One might have thought that both Boehner and Kristof, patronizingly called "a great journalist" by the president, could have reached him, as used to be said in pre-Twitter days, by dropping a dime.
Obama's resort to the latest shorthand to reach, and presumably inform, the public follows his use of those two other wonders of the social media, Facebook and YouTube, earlier this year. But in those ventures, as far as we know he didn't violate any of the ground rules. Twitter supposedly is designed as the epitome of brevity, with an inherent challenge of clarity.
It's a harmless enough idea to have average Americans interrogate the president in 140 characters or less -- and certainly a relief from some of those long-winded and self-serving inquiries served up to him by celebrity reporters at the now-occasional televised news conferences.
But this Twitter Town Hall was a very poor substitute, for instance, for the live ones during presidential campaigns in which selected undecided voters say what's on their minds face-to-face to the candidates.
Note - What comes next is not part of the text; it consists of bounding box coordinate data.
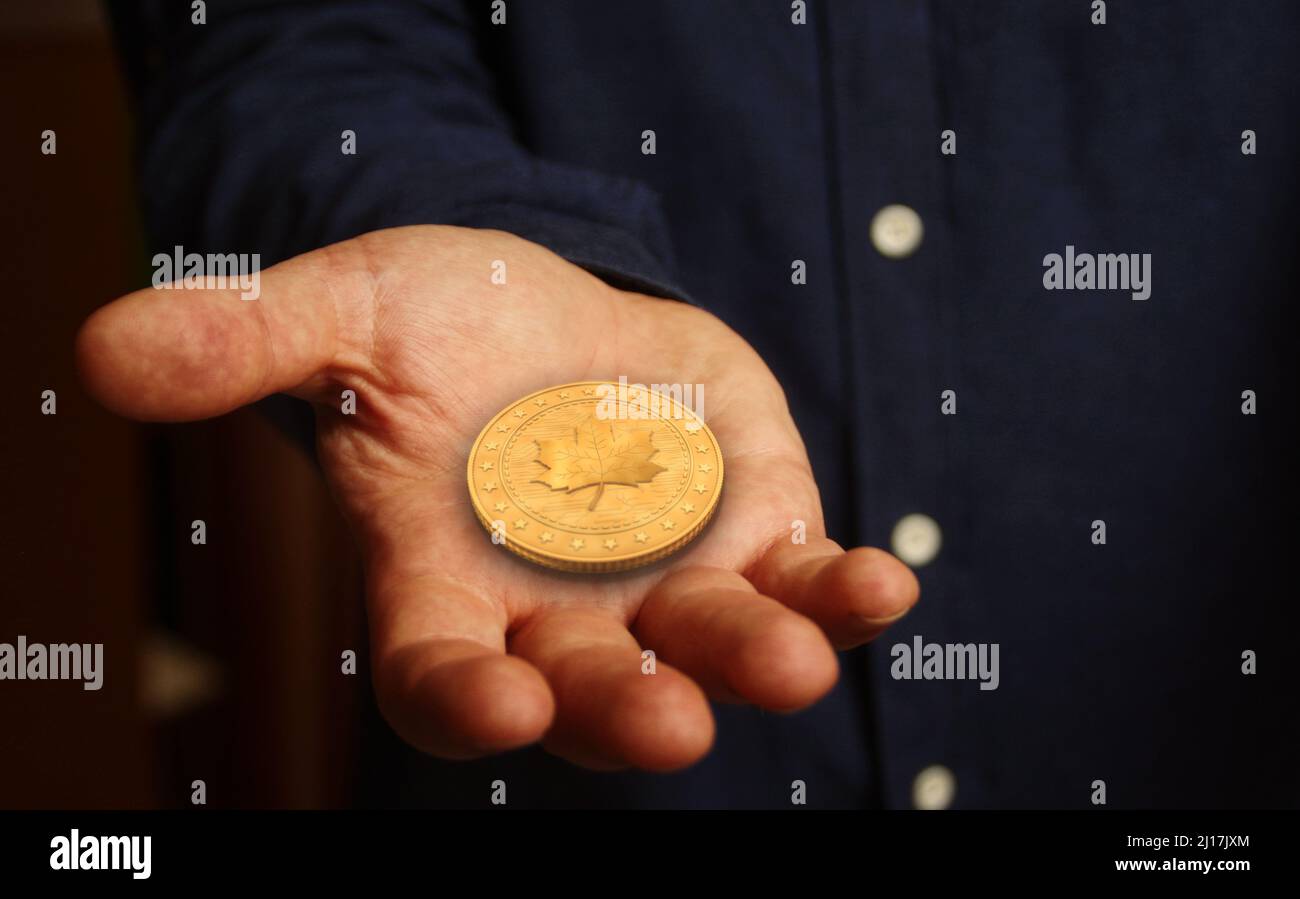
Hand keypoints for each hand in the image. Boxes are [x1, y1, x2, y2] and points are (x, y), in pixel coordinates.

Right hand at [77, 226, 918, 770]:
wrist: (548, 311)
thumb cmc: (436, 323)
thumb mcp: (345, 311)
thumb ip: (249, 342)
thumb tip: (108, 352)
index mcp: (448, 585)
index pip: (442, 676)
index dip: (462, 699)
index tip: (492, 704)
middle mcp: (559, 611)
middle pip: (589, 689)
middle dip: (625, 709)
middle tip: (666, 724)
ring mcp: (664, 585)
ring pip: (708, 649)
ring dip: (752, 661)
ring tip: (797, 664)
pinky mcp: (749, 539)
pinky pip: (801, 584)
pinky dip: (842, 595)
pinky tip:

Some of the most revealing answers have been drawn from our would-be and actual leaders by such inquisitors speaking from the depths of personal hardship and pain.
Also, there's nothing like a sharp and direct in-person query on how much or how little a public figure knows about facts or history to reveal his or her qualifications for a job sought or already held. Nor a well-expressed question delivered verbally out of the blue that can measure wit as well as wisdom on the receiving end.